Date: Thursday 24 Dec 2020

Brexit deal unlikely to boost markets further, says Capital Economics

(Sharecast News) - As the City and Britons in general awaited news on a Brexit deal, Capital Economics said in a note that a trade deal was unlikely to boost financial markets any further, with the UK still on course for a "relatively hard" Brexit.
Economist Paul Dales said that since markets have largely been expecting a deal for some weeks, there is limited scope for more Brexit-related gains in the coming days and weeks.

"Instead, it is the prospect of an eventual decent UK and global economic recovery from the Covid-19 crisis that explains why we think the pound will rise to $1.40 in 2021 and the FTSE 100 will climb to 7,500," he said.

Dales noted there's not much detail yet on what exactly has been agreed.

"It appears that a compromise has been reached on fisheries that involves the EU fishing quota in UK waters being cut by 25% over a five-and-a-half-year transition period with annual negotiations thereafter. And on the issue of the level playing field (i.e. fair competition), we suspect there will have been an agreement to not loosen regulatory standards from their current levels and to establish an arbitration panel to assess and resolve any future divergences.

"There's been no word yet on whether the EU has granted 'equivalence' for UK financial services, but since regulatory standards are the same right now, it would be odd if there's not a separate agreement on that."

More generally, the deal will cover a wide range of issues from transport to law enforcement. And it means no tariffs or quotas will be imposed on goods moving between the UK and the EU, maintaining the current situation.

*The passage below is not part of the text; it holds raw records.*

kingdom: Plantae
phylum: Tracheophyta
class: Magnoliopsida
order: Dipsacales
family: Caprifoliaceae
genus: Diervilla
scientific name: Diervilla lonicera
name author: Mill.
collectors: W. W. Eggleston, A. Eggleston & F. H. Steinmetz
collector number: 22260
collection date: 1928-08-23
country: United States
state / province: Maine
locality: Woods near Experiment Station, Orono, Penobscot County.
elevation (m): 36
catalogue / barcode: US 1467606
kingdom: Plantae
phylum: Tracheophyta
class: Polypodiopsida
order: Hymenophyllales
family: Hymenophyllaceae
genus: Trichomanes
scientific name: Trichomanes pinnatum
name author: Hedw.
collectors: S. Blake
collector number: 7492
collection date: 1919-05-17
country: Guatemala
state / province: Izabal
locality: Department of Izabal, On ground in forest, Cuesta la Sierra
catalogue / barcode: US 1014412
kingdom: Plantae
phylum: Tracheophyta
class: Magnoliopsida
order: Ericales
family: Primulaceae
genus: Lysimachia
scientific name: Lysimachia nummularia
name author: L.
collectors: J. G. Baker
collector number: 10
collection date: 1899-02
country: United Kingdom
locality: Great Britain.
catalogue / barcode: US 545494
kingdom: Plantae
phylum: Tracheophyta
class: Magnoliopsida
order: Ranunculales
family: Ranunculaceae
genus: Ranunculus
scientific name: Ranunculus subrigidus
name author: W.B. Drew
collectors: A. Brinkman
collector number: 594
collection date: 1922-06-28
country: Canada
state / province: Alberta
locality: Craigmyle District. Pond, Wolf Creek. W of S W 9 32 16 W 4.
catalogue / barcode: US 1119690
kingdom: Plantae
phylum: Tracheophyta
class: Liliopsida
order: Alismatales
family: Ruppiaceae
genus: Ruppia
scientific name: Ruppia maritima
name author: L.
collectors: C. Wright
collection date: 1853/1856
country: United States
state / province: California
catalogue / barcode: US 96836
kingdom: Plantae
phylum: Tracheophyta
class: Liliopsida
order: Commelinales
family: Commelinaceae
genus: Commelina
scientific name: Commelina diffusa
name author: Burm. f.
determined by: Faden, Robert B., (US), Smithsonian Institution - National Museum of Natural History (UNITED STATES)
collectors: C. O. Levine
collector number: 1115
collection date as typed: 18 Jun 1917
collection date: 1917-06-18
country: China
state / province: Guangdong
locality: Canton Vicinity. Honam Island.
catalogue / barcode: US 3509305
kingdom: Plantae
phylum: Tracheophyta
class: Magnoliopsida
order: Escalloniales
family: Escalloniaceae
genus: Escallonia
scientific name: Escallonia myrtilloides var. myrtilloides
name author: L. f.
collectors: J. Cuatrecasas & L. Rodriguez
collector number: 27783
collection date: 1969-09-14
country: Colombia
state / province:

Dales pointed out that compared to the other options the government could have chosen, this is still a relatively "hard" Brexit as the UK will leave the EU's Single Market and Customs Union.

"The latter means that custom checks and procedures will be required on goods moving between the UK and the EU from 1st January for the first time since 1973. This will add to the major disruptions and delays at the UK-EU borders already caused in recent days by the Covid-19 crisis," he said.

"But, notwithstanding any further Covid-19 border closures, with time UK firms will become familiar with the new customs procedures. And the deal means businesses can now plan knowing the shape of the UK/EU relationship (although we doubt there will be any release of 'pent-up' investment). Perhaps most importantly, the deal removes the risk of a 'no deal' Brexit and the resulting hit to households' real incomes from the inflationary effects of what would have surely been a sharp weakening in the pound."